Posted: Sun Apr 26, 2020 19:01 Post subject: R8000 - Kernel panic: Oops - BUG: 80000007 [#1] SMP ARM
Dear DD-WRT Community,
I'm using DD-WRT for 12 years now and most of the time it works well (Ok, there are bugs - but where aren't? - it's beta ). Thanks to the project maintainers and the community!
Since I've shifted from KONG builds to BS builds (I'm not trying to offend anybody - just trying to pinpoint the reasons) the Netgear R8000 is not running as stable as before.
Previous builds:
- a lot...
- dd-wrt.v24-K3_AC_ARM_R8000_2019-07-11_40270M
-> shift to BS builds
- netgear-r8000-webflash_2020-02-14_r42336 (reboots)
- netgear-r8000-webflash_2020-04-06_r42847 (reboots)
-> complete reset - back to stock - back to dd-wrt
- netgear-r8000-webflash_2020-04-20-r42954 (reboots)
I've also experienced the channel selection problems as mentioned here and I applied the suggested workaround:
Hi, I have 2 R8000's and have noticed the frequent reboots same as you ever since I switched from Kongs last build. My routers generally reboot after about 6-12 hours on average. I was trying to figure out why and set up syslog to send to the papertrail website and noticed that prior to some reboots I would get an openvpn error that my router could not connect to the VPN (my routers are in different cities and they VPN to each other). It made me think that my router somehow lost it's connection to the internet before a reboot.
I have the WDS Watchdog enabled until Administration->Keep Alive and was thinking maybe my router losing internet connectivity was causing the WDS Watchdog to force a reboot (despite nothing in the log stating this) so I disabled it this morning and so far my router has been up 11 hours.
Another thing I noticed on both routers is a very high Active IP Connections on the Status->Router page. Like around 4,000-5,000 active IP connections all the time which is a very high number! Does your have an unusually high Active IP Connection count? I decided to change a few things to try and fix it. I went to Administration-> Management under IP Filter Settings and made it: Westwood, Max Ports 4096, TCP Timeout 600, UDP Timeout 90 and now my active IP connections is down to 50-70 on each router.
Not sure if the changes I made above will fix the problem, but so far my router is running all right.
I don't know how to access the kernel logs. If you tell me, I'll see if mine is having the same errors that yours had. I turned on klogd under Services->Services, but I don't see my kernel log on papertrail so not sure how to access it.
Hope we find a solution to our rebooting routers soon!
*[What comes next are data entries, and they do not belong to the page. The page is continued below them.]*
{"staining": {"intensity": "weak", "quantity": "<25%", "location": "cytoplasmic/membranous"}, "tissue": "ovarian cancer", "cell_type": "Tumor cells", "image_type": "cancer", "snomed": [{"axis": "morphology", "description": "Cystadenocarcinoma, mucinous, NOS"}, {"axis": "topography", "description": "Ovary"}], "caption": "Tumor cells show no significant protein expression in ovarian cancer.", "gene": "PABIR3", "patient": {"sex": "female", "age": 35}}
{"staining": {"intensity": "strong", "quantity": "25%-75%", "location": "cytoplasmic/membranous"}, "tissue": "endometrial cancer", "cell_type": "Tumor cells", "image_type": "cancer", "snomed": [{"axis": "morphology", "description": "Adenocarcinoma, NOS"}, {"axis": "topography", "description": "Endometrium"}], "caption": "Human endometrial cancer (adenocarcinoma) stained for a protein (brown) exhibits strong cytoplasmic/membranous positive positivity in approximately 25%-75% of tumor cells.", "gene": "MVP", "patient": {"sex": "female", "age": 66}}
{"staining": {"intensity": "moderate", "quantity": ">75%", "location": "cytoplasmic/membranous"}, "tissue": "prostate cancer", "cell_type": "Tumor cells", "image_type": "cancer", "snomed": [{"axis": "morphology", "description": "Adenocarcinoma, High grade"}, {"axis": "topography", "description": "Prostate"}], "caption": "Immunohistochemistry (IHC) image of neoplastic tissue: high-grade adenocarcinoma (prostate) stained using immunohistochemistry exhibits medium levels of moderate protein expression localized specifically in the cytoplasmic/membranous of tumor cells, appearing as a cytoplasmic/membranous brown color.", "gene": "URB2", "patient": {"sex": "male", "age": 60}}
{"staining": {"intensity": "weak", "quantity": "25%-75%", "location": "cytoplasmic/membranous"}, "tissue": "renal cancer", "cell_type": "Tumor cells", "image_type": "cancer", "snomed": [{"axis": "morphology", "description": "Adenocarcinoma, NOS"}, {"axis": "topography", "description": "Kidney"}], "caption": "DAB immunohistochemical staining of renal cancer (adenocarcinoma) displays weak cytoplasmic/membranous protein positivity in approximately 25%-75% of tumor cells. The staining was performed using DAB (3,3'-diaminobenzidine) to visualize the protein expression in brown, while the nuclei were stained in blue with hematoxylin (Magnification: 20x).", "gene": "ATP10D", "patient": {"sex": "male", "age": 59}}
I have the WDS Watchdog enabled until Administration->Keep Alive and was thinking maybe my router losing internet connectivity was causing the WDS Watchdog to force a reboot (despite nothing in the log stating this) so I disabled it this morning and so far my router has been up 11 hours.
I'm not using WDS Watchdog.
buffpatel wrote:
Another thing I noticed on both routers is a very high Active IP Connections on the Status->Router page. Like around 4,000-5,000 active IP connections all the time which is a very high number! Does your have an unusually high Active IP Connection count?
No, the average IP connections count is 100-200.
buffpatel wrote:
I decided to change a few things to try and fix it. I went to Administration-> Management under IP Filter Settings and made it: Westwood, Max Ports 4096, TCP Timeout 600, UDP Timeout 90 and now my active IP connections is down to 50-70 on each router.
Not sure if the changes I made above will fix the problem, but so far my router is running all right.
Sounds good - but doesn't seem to be related to the kernel panic issue of my R8000.
buffpatel wrote:
I don't know how to access the kernel logs. If you tell me, I'll see if mine is having the same errors that yours had. I turned on klogd under Services->Services, but I don't see my kernel log on papertrail so not sure how to access it.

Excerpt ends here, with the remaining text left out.